Testo della pagina:

• • • • • • •

5.3. Altre disposizioni dell’art. 38 introducono modifiche non marginali, di cui merita dare breve cenno. Tra le innovazioni normative inerenti al D.Lgs. n. 259/2003, recante: “Codice delle comunicazioni elettroniche”, vanno segnalate quelle che appaiono maggiormente significative.

All’art. 87-ter del D.Lgs. n. 259/2003 tra le variazioni non sostanziali degli impianti esistenti ed autorizzati vengono ora espressamente incluse anche le modifiche al profilo radioelettrico, anch’esse autocertificabili, con potere in capo all’Ente, che ha rilasciato il titolo autorizzativo, di pronunciarsi entro trenta giorni dal ricevimento dell’autocertificazione (per inibire l’intervento, è da ritenersi).

• • • • • • •

Puoi proseguire il testo qui sopra sulle modifiche dell'art. 38 al Codice delle comunicazioni elettroniche, riprendendo subito dopo la sua ultima frase?

Voci della raccolta

• • • • • • •

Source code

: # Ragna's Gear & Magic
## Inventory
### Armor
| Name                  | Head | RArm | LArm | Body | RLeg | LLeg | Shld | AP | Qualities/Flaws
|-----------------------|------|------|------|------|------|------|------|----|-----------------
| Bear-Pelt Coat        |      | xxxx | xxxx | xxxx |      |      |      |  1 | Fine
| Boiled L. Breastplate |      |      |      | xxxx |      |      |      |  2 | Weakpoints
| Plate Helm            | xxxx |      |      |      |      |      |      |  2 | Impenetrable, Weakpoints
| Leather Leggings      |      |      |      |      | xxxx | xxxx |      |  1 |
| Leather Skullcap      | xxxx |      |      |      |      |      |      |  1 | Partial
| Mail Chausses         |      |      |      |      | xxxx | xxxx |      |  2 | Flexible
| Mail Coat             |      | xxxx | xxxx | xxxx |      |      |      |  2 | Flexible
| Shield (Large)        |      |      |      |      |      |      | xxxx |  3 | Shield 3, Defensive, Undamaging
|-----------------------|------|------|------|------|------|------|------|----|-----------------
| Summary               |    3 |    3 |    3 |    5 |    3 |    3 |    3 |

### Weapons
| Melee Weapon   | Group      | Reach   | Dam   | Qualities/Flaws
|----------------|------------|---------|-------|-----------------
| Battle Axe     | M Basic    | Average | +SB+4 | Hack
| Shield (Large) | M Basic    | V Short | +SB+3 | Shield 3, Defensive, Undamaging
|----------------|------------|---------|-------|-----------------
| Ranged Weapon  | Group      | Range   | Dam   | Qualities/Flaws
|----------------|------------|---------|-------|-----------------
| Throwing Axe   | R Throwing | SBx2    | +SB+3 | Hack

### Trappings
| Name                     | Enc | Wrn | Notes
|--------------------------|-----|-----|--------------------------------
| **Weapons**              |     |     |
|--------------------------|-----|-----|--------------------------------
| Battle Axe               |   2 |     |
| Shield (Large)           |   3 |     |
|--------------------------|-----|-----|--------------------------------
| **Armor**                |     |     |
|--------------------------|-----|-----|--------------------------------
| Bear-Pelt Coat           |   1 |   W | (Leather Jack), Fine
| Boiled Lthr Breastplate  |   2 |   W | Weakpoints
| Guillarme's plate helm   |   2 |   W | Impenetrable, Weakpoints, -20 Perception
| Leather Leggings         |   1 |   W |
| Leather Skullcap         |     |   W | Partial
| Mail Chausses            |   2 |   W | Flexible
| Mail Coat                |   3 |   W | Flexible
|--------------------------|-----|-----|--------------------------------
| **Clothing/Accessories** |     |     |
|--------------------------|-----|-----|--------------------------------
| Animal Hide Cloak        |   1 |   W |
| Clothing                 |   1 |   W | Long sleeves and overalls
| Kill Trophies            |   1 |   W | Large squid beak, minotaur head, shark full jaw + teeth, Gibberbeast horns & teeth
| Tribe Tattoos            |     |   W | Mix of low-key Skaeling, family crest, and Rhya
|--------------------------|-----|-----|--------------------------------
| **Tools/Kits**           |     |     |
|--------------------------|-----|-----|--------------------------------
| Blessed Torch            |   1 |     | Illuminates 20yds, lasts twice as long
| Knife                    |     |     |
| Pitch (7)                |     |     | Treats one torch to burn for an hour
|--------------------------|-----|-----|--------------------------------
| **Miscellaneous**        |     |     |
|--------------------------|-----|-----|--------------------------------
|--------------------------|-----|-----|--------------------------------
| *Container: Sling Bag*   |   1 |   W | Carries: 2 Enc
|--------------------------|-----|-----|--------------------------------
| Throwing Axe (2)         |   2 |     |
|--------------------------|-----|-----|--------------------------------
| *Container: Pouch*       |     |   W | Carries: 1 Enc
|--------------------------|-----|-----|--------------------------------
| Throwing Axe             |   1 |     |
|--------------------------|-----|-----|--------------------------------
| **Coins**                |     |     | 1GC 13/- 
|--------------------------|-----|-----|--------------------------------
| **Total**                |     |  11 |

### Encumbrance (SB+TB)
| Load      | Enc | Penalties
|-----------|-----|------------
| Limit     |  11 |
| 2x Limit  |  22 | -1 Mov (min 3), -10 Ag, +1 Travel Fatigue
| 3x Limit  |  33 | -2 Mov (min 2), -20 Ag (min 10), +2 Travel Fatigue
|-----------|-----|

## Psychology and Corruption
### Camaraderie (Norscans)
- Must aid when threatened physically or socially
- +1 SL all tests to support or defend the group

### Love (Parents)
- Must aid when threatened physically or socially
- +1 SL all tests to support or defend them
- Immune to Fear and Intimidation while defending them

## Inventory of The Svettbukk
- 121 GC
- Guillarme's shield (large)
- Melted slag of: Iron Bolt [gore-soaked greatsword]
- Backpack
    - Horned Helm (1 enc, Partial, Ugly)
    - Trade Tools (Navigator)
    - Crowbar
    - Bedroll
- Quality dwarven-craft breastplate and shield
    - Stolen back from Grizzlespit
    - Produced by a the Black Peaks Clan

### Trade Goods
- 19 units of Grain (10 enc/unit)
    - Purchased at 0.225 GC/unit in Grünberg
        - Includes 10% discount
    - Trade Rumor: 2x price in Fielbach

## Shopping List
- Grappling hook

• • • • • • •

Risposta:
Viene, inoltre, inserito il nuovo art. 87-quater al D.Lgs. n. 259/2003, rubricato: “Impianti temporanei di telefonia mobile”. Essi sono di due specie: (i) gli impianti di telefonia mobile necessari per il potenziamento delle comunicazioni mobili in situazioni di emergenza, o per esigenze di sicurezza, esigenze stagionali, manifestazioni, spettacoli o altri eventi, destinati ad essere rimossi entro centoventi giorni dalla loro installazione. Tali impianti sono soggetti a comunicazione di avvio dei lavori, a seguito della quale l’impianto realizzato è attivabile se entro trenta giorni dalla presentazione della richiesta di attivazione l’Ente di controllo non abbia comunicato il diniego d’attivazione; (ii) qualsiasi impianto di telefonia mobile, la cui permanenza in esercizio non superi i sette giorni, deroga ogni vincolo previsto dalla normativa vigente ed è soggetto ad autocertificazione d’attivazione nel rispetto dei limiti di emissione. L’autocertificazione dev’essere inviata sia al Comune, sia all’Ente di controllo.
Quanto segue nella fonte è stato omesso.